Chuck wanted a harness that was less likely to sink when the bottom bouncer stalled because it hit a rock or limb. To that end he substituted floats for the sinking beads. If you put one of his rigs in the water and lay the bouncer on the bottom, the blade slides down to the weight, but the floats, hook, and worm stay up.

He also experimented to see if he could avoid exposed hooks. He took from the bass fishermen the idea of Texas rigging the worm. Yes, it is a soft, real nightcrawler, but the embedded hook had to help a little. In addition, one hook point instead of two equaled half as many hang points. He found a worm hook in size 1 or 1/0 was every bit as good as the traditional two small hooks in sticking fish.

Last, to keep the float beads and blade from pushing the worm down into a wad, he made another innovation. He uses a bobber stop to hold the beads in place.

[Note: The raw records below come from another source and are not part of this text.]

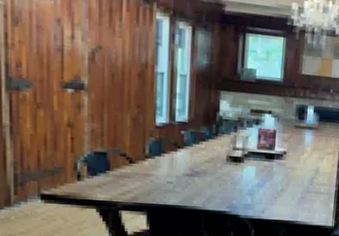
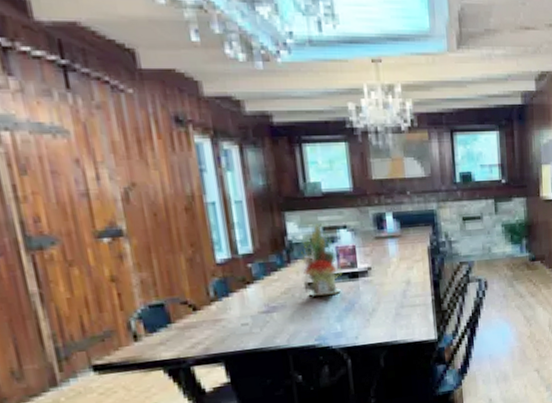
flower arrangement: none [227,106,261,171] -> present [301,224,343,298]

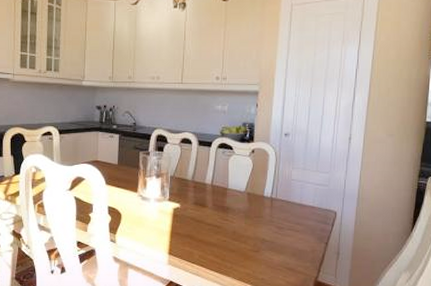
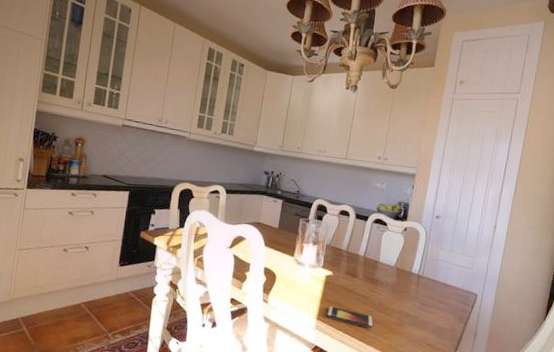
smartphone: none [178,239,228,258] -> present [327,306,373,329]

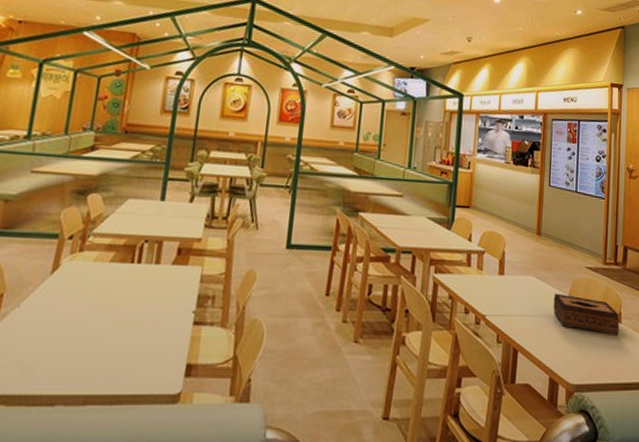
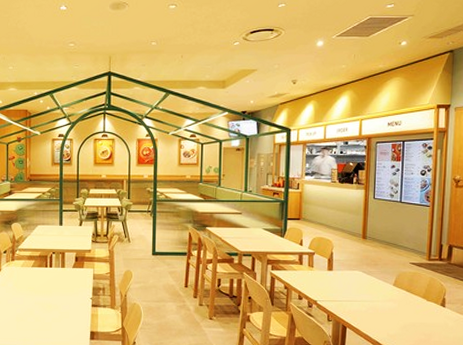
tissue box: present [553,293,620,337] -> none [378,283,444,317]

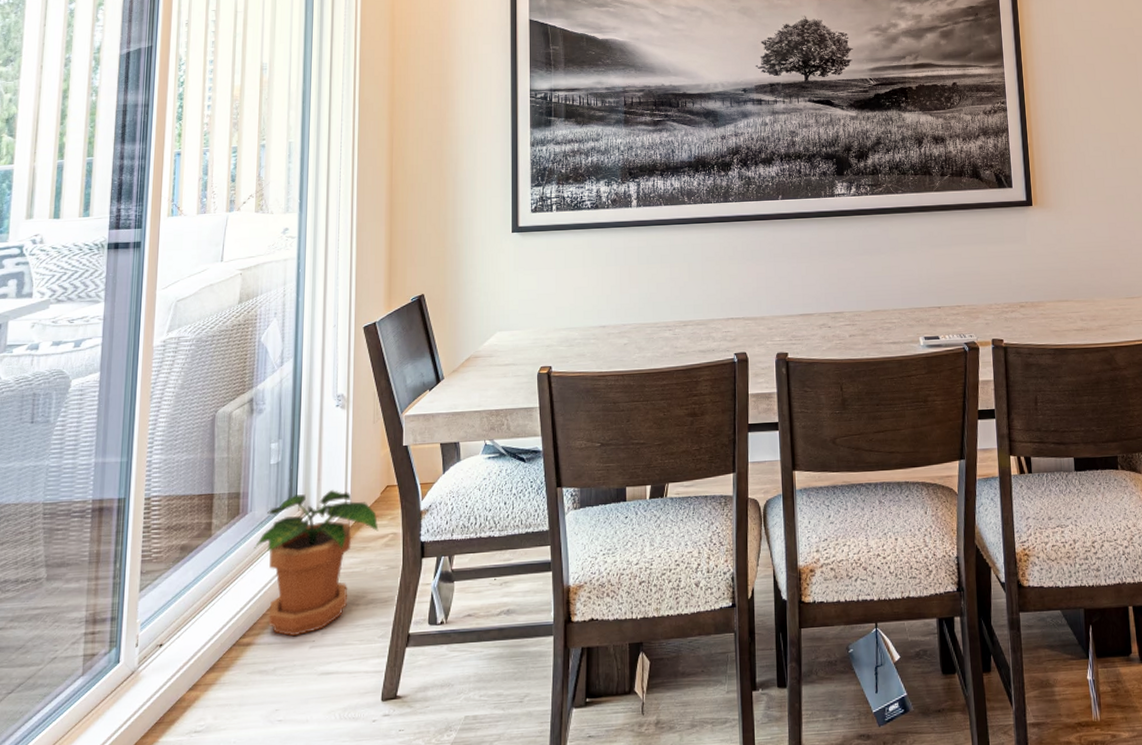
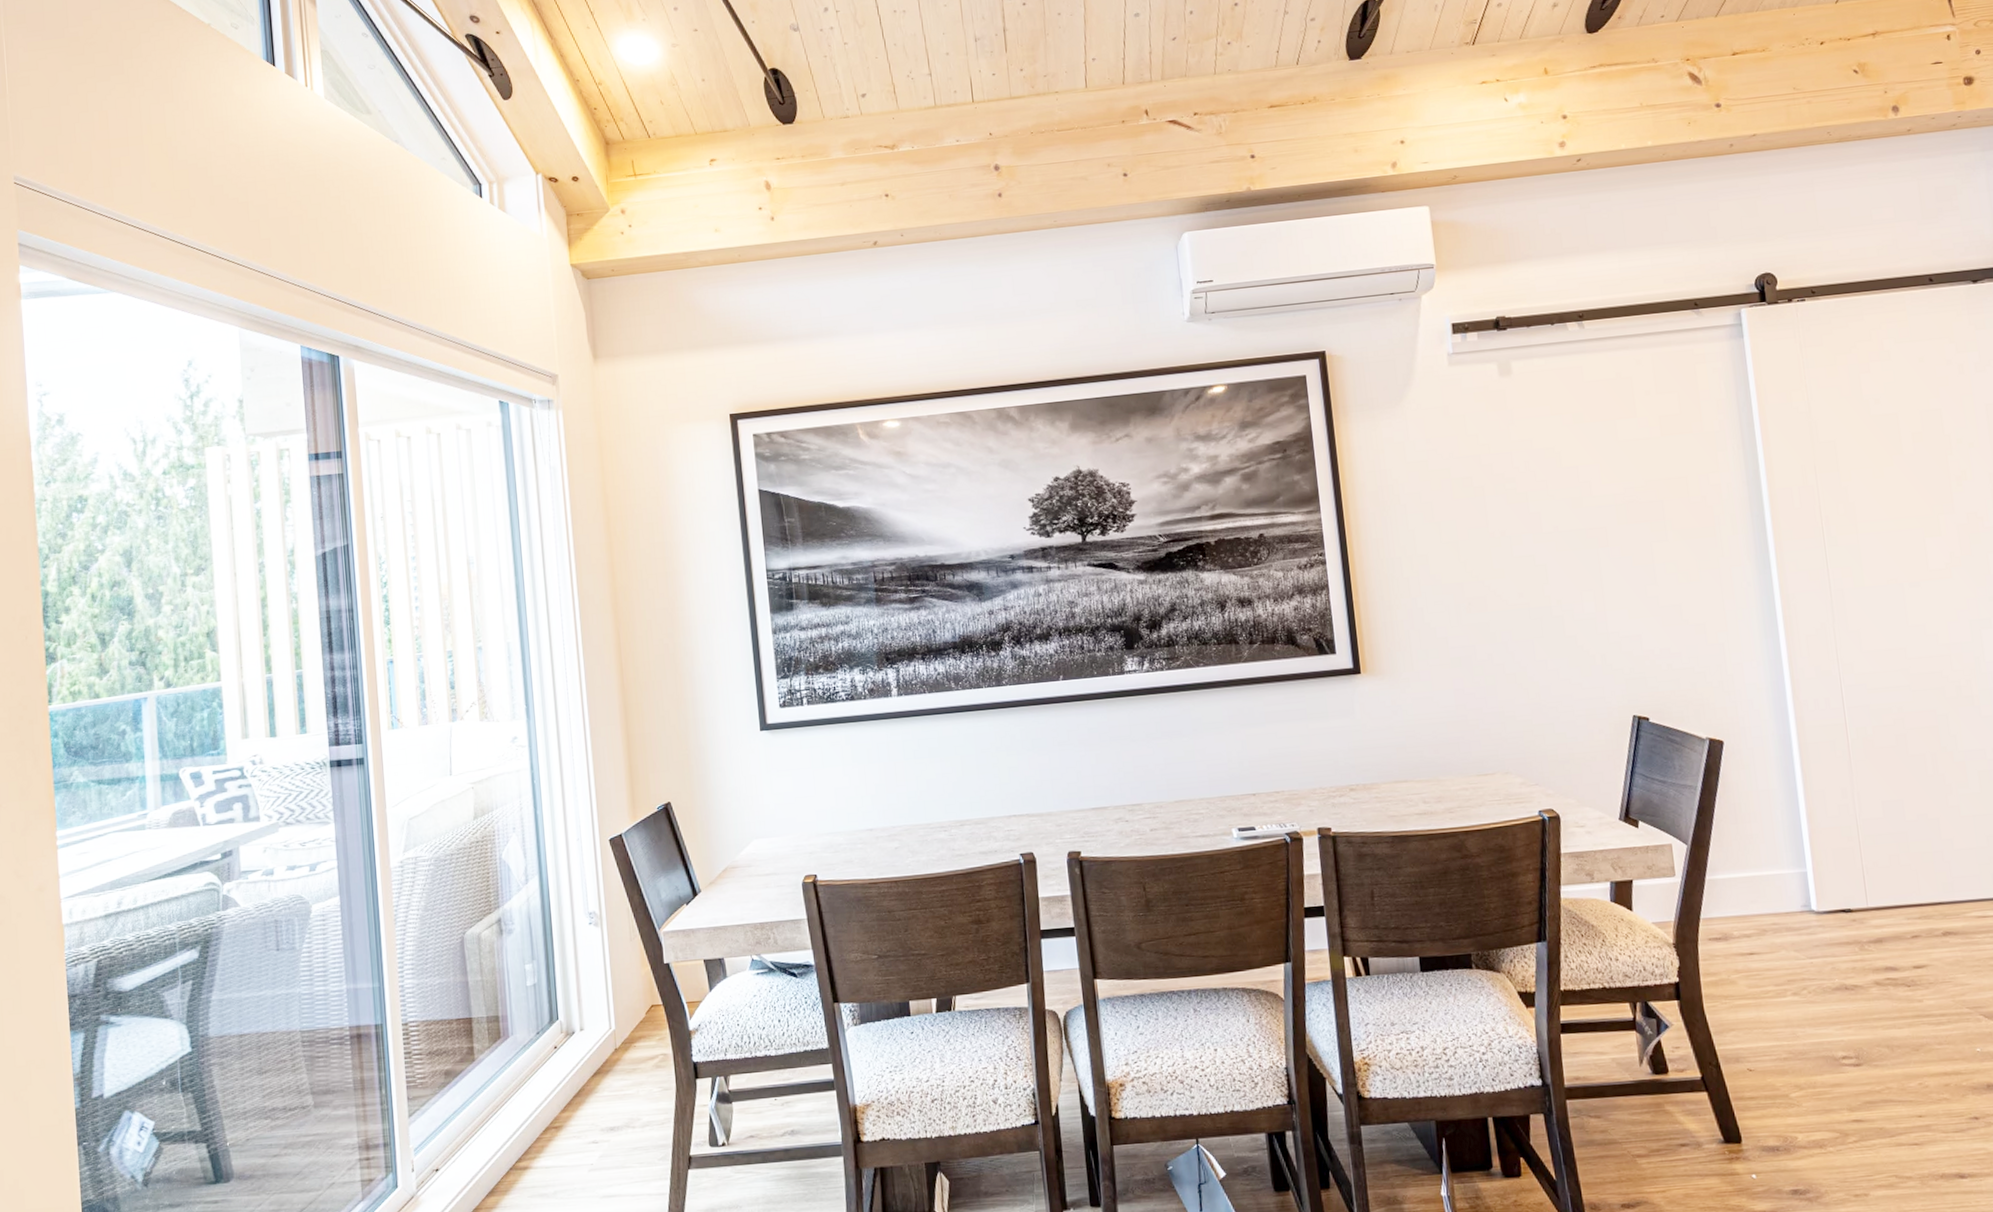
potted plant: present [254,490,379,637] -> none [520,1011,648,1160]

In addition to changing the harness, Chuck defies conventional wisdom as to bottom bouncer weight. He intentionally uses about half the weight considered standard. At 20 feet he will use one ounce. At thirty feet he will have on a 1.5 or 2 ounce bouncer. To reach the bottom, this means he must have out considerably more line. The change in angle between the boat and the bait is exactly the reason for his unorthodoxy. He believes the “flatter” angle aids in pulling the rig up and over limbs and logs.

The combination of differences works for Chuck. On more than occasion I have watched him fish snag filled flats and timbered channel edges with his worm harnesses. Yes he will sometimes hang up, but far less often than anyone would expect. And while he is at it, he catches fish.

The first time he showed me his ways, he tried to explain his uncanny success at staying free from hangs. In my words, he does it like this. When he feels the line begin to rub over a limb, he does not jerk. He waits until the line between the limb and harness shortens. As this happens, braid line will sing or vibrate. Quite often the rod tip will feel heavier. Just when he feels the bouncer arm contact the limb, he lifts the rod in a high arc to pop the rig and harness over the limb. He then lets the bouncer fall back to the bottom. Many bites happen on that drop.

Please note that Chuck’s method requires the angler to hold the rod and feel for the key moment. This is different from those who put the harness rod in a holder.

Results

Every article about a fishing method should include a few pictures to vouch for the method and the author.

A Table Rock Limit from 2010 when Chuck showed me his secrets

Three from June of 2011

My personal best, 13.75 pounds, July 8, 2011, on one of Chuck’s style harnesses.